Heather Smith
Artist Statement
I’ve written about how cities work, how agriculture works, how politics work, how our bodies work. Being a journalist means always asking questions. It means never quite being the expert at anything. It is a pretty great way to be in the world.
I’m also 1/3 of an arts collective called Shipping & Receiving. Our work is landscape focused – we create spaces that are meant to defamiliarize and reveal the city again, as if for the first time. One example: we built a replica of the night sky over California the year that gold was discovered (1848) — inside a 12 foot tall dome lined with tule reeds and carpeted with black patent leather water.
To me, these projects are all aspects of the same story – how things happen, as opposed to how we might like them to happen. Other people describe this as “the discrepancy between the ideal and the real” – that works for me, too.
While At Headlands
I’m here to write a series of interlocking essays about wildness and California, which I began to think about, more and more, after a friend asked me why there are bison in Golden Gate Park. Why are there bison in Golden Gate Park? It’s a long story. Kind of a gruesome one, too.

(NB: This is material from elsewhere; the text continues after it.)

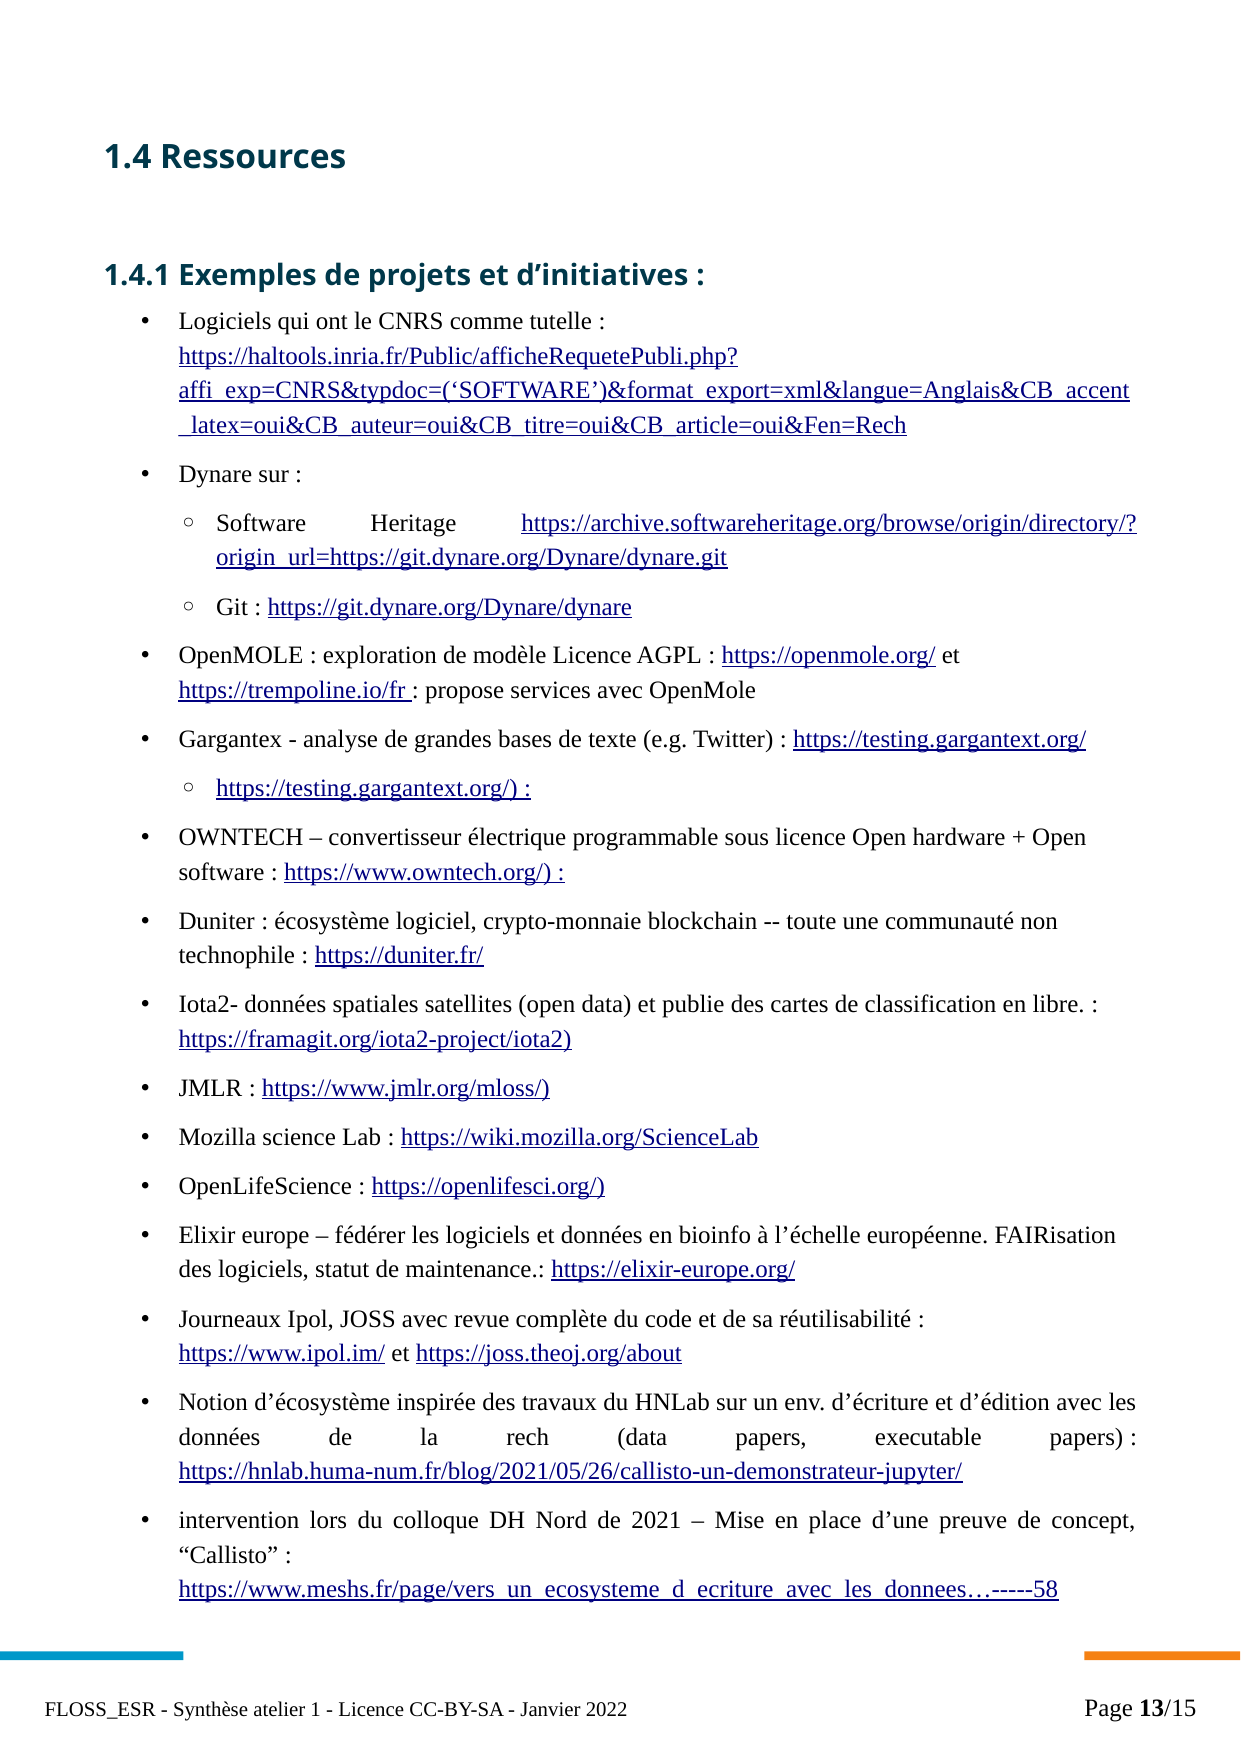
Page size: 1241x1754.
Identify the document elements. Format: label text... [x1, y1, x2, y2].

I’m most interested in the wildness in California that has survived and the wildness that left, but is making a move towards re-populating the state, like Wolf OR-7, the first wolf seen in California since 1924. The stretched pelt of the last wolf killed in California is still in the collection of the Oakland Museum, but OR-7 either didn’t know, or didn’t care. OR-7 wandered in the state for thousands of miles before returning to Oregon to reproduce — a trajectory also followed by many human Californians.